結婚、出産した女性も育児がひと段落すると、職場に復帰して活躍できる時代になりつつあります。そんなワーキングマザーに対して職場の男性は意外なほどやさしく、理解して接しているようにも見受けます。

 その一方で、ワーキングマザーと独身女性は、些細なことをきっかけに対立をしてしまっている、との話をよく耳にします。しかも、同じ時期に入社し、仲が良かったはずだったとしても…です。おそらく、お互いの環境が変化して価値観が変わり、摩擦が起きてしまったのでしょう。

 今回は、こうしたワーキングマザーと独身女性の対立がなぜ起きてしまうのか、そして上司は両者の対立をどうマネジメントすべきかを考えていきましょう。

「転勤族」の夫であれば
仕事を辞める女性は多いが…

 仕事をバリバリこなしていた独身の女性社員であっても、結婚を契機に仕事に対する取り組みや考え方が大きく変わることがあります。なかには結婚報告と同時に退職願いを出す人もおり、私自身、それに愕然とする上司を何回も見てきました。

「課長、秋に結婚することになりました。相手は学生時代のサークルで先輩だった人です。式に主賓としておいでいただけないでしょうか?それと言いづらいのですが、来月で会社を退職したいと思います。彼は転勤が多い金融機関に勤めていますので…」

 このように切り出されたら上司はどうしたらいいでしょうか?めでたいことですから引き止めるのは難しい話です。まさか、単身赴任をさせて「会社に残れ」と言う上司はいないのではないでしょう。活躍している部下からの突然の退職報告を引き止められないのは、上司からすれば複雑なものがあります。

 このように結婚を契機に退職するという判断は、結婚するパートナー(旦那様)の考え方によるものが大きいようです。私が取材したネット広告の営業で活躍していた女性のGさんの場合、結婚したパートナーは5つ年上で大手商社に勤務中。夫が海外転勤になる可能性もあるとのことで会社を退職し、専業主婦になる選択をしました(将来的には社会復帰も考えている様子ですが)。

 とはいえ、実際に多くの調査機関が調べたデータでは、「結婚後も働きたい」と考える女性が過半数を超えています。
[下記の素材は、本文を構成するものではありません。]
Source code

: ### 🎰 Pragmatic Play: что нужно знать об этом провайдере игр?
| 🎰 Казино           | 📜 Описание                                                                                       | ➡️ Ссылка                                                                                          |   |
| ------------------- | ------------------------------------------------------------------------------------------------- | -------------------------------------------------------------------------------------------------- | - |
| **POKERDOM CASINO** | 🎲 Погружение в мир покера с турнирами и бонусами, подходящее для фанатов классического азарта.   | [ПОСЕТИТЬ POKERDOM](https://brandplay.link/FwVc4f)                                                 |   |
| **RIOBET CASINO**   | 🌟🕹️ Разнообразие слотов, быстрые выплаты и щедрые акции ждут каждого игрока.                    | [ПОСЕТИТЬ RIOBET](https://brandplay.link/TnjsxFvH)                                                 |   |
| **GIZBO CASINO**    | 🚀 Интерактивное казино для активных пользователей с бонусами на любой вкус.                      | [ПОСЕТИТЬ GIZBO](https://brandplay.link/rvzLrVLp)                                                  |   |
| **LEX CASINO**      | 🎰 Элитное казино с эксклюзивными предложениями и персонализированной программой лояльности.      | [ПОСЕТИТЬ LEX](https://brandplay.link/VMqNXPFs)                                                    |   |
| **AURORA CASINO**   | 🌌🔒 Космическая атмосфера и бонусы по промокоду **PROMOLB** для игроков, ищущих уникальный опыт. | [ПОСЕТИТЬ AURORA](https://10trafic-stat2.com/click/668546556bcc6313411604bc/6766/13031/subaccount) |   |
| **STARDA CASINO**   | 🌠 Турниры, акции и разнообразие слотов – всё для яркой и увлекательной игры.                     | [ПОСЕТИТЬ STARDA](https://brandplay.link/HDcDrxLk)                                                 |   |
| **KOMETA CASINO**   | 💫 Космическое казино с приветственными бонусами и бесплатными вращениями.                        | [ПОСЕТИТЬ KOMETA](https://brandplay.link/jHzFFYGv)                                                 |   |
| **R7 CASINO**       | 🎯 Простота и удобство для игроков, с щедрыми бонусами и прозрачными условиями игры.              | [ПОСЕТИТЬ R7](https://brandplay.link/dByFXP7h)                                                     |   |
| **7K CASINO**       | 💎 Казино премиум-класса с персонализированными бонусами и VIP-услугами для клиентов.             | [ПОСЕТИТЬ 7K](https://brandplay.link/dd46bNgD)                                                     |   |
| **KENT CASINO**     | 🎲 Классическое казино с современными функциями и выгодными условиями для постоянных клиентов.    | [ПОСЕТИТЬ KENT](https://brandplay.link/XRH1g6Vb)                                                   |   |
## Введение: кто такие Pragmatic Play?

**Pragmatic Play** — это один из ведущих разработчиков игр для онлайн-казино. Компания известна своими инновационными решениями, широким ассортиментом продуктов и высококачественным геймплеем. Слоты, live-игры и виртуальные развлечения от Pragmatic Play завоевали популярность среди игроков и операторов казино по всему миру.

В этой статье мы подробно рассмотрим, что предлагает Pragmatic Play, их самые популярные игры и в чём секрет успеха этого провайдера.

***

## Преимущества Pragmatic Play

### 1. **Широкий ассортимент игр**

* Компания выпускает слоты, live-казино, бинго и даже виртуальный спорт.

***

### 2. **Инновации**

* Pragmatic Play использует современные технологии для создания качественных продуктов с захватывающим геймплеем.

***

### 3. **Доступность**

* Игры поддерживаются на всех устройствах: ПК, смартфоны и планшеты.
しかもGさんは職場で活躍していましたから、「本当は仕事を辞めたくなかったのでは?」と訊ねてみました。すると、

「仕事との両立ができないか、ですか?いえ、2人で話し合って出した結論ですから。後悔はありません」

と、さっぱりした顔で話してくれました。確かにパートナーが転勤する可能性が高い仕事の場合、「旦那に単身赴任させるくらいなら…私が辞めよう」と考える女性が多いようです。